Юридическое оружие власти – запреты тех или иных видов политической деятельности. Если власть легитимна – таких запретов мало. Если нелегитимна – много. Это вытекает из самой природы легитимности: по сути своей она есть согласие на подчинение данной власти, базирующееся на тех или иных достаточно разнообразных основаниях. Соответственно, при высокой степени легитимности враждебная власти политическая деятельность не представляет для нее особой угрозы, ее нет смысла запрещать, поскольку она не находит поддержки у значимых социальных массивов. Одновременно сам запрет оказывается неким дополнительным поощрительным стимулом для такой деятельности. Кроме того, что он придает ей определенный романтический облик, он сам является свидетельством опасений власти, признанием властью своей известной слабости в глазах общества.
Эти достаточно общие положения вполне применимы к вопросу об экстремизме, принявшим характер «Закона об оскорблении величества».
Сам по себе экстремизм означает всего лишь приверженность крайним взглядам и методам. Как только власть делает попытку определить и запретить «крайности», она оставляет огромное поле толкований, поскольку определение «крайности» возможно лишь относительно субъективно, в зависимости от того, кто признает себя «не крайностью». Объективно политической «крайностью» можно признать использование запрещенных законом действий и методов ведения политической борьбы либо призыв к таковым. С этой точки зрения, запрет экстремистской деятельности – это всего лишь запрет запрещенной деятельности или призыва к запрещенной деятельности. То есть (в собственном смысле слова) подобный запрет – пустая тавтология.
Либо это некий эвфемизм, в респектабельной форме позволяющий юридически дискредитировать действия, признаваемые властью опасными для себя. То есть: есть некие действия, которых власть боится, чувствует в обычной практике себя перед ними бессильной и стремится их запретить, но, поскольку не может юридически обосновать запрет именно таких действий, вынуждена обосновывать их запрет тем, что они являются «экстремистскими». Т.е. используется некое страшное слово, чтобы запретить то, что власть признает для себя страшным – и пытается свой страх передать всему обществу.

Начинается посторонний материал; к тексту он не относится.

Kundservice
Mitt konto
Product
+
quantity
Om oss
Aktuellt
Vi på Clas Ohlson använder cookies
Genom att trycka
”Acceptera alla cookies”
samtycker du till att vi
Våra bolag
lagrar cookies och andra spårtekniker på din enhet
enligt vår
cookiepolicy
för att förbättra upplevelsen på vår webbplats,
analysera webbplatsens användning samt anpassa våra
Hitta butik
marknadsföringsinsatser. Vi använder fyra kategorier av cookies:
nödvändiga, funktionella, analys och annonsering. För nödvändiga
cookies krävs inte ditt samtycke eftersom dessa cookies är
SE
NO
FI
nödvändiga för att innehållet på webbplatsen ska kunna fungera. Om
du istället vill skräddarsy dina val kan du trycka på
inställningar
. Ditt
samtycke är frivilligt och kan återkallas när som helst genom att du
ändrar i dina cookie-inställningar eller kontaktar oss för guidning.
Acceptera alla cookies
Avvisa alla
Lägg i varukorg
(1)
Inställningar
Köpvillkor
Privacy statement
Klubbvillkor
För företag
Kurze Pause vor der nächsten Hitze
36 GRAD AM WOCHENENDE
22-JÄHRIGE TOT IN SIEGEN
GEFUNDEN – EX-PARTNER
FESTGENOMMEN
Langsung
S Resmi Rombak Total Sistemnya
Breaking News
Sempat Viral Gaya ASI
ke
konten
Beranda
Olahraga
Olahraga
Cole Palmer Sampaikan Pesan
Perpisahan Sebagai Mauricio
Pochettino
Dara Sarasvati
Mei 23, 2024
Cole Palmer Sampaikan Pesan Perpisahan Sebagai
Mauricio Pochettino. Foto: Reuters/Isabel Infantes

Объявив о запрете запрещенного, власть лишь объявила эти действия не просто запрещенными, а особо запрещенными: то есть в скрытом виде ввела разделение преступников и преступлений на обычные и «политические». Но вместо того, чтобы сделать такие преступления особо осуждаемыми в глазах общества, власть, наоборот, создает вид преступлений «морально прощаемых». Функционально – это полная бессмыслица. Если мы имеем дело с высокой легитимностью, если общество уважает власть и ей доверяет, подобные преступления обществом будут отвергаться как таковые, представляя опасность в собственных рамках, они не представляют опасность в системном плане: преступление против представителя уважаемой власти лишь повышает авторитет последнего, равно как и авторитет самой власти. Если
Читать далее...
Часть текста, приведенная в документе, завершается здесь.